Rio De Janeiro, Middle Eastern politics spilled onto the judo mat at the Rio de Janeiro Olympics when an Egyptian competitor refused to shake hands with the Israeli who beat him.
Islam El Shehalby, an ultraconservative Salafi Muslim, had come under pressure before the games from Islamist-leaning and nationalist voices in Egypt to withdraw from the first-round heavyweight bout against Or Sasson.
With about a minute and a half left in the bout, Sasson earned an automatic victory with two throws of El Shehaby.
The Egyptian lay flat on his back for a moment before rising and standing opposite Sasson in front of the referee.
When Sasson extended his hand, El Shehaby backed away, shaking his head.
The referee called the 34-year-old El Shehaby back to the mat and obliged to him to bow; he gave a quick nod and was loudly booed as he exited.
Competitors in the Japanese martial art typically bow or shake hands at the beginning and end of a match as a sign of respect. El Shehaby refused to comment.

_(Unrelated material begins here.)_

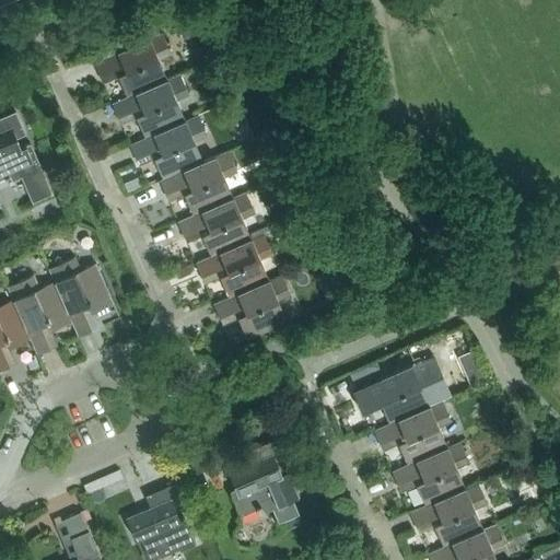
[(189,21),(178,26),(183,35),(188,36),(195,33),(189,21)]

Sasson advanced to the semifinals, where he lost to eventual champion Teddy Riner of France. In the repechage competition, however, he won a bronze medal.
Later, Sasson said his coaches had warned him that El Shehaby might refuse to shake his hand even though the two have never fought before.

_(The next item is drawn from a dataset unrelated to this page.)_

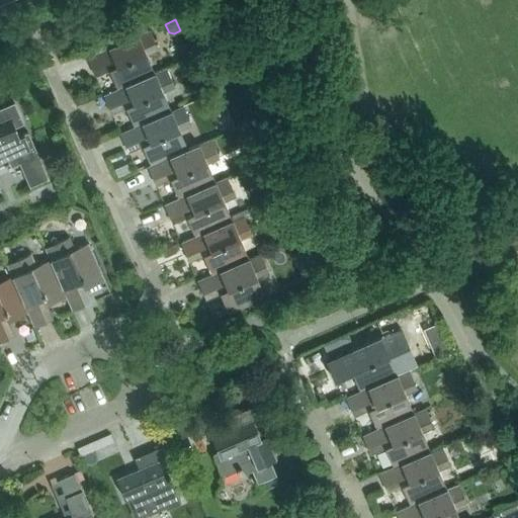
[(158,50),(149,30),(86,58),(94,77),(109,71),(116,89),(154,73),(146,55),(158,50)]
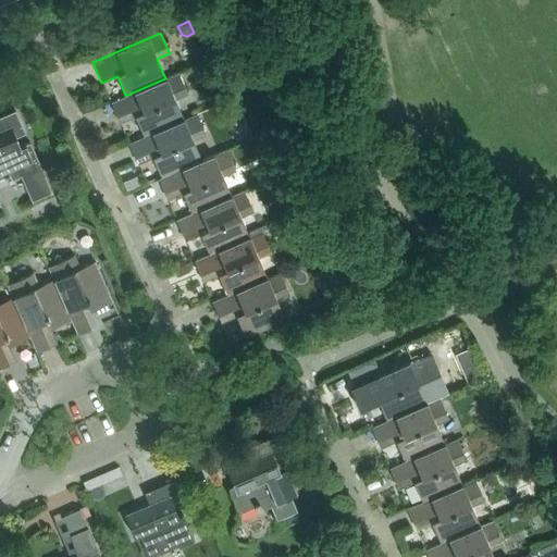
[(178,73),(165,78),(125,96),(110,102),(120,124),(135,118),(144,137),(183,120),(175,100),(187,95),(178,73)]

"I knew he would do it, so it wasn't a surprise for me," he said. "But I cannot say anything. This was his decision." Sasson, 25, described Friday as "a difficult day" after four years of preparation but that he was satisfied with the outcome.
"Now I'm thinking only about my medal," he added.
The International Olympic Committee set up a disciplinary commission to look into the incident.
"Things happen in the heat of the moment that are not acceptable," IOC spokesman Mark Adams said. "We believe the Olympic movement should be about building bridges, not erecting walls. There's absolutely no excuse for it."
He acknowledged that sometimes athletes can't bring themselves to shake hands with their competitors. "It's a shame if that happens," Adams said.
The International Judo Federation called it a sign a progress that the bout even took place between the two athletes.
"This is already a big improvement that Arabic countries accept to (fight) Israel," spokesman Nicolas Messner said in an email. The competitors were under no obligation to shake hands, but a bow is mandatory, he added.
Even though El Shehaby ultimately bowed, "his attitude will be reviewed after the games to see if any further action should be taken," Messner said, adding that the ethics commission of judo's governing body would review the incident after the Olympics.
Egypt's Olympic Committee distanced itself from what El Shehaby did, saying he was "alerted before the match to abide by all the rules and to have sporting spirt during his match with the Israeli player."
"What the player did after the match, and not shaking hands with his rival, is a personal action," the committee said in a statement.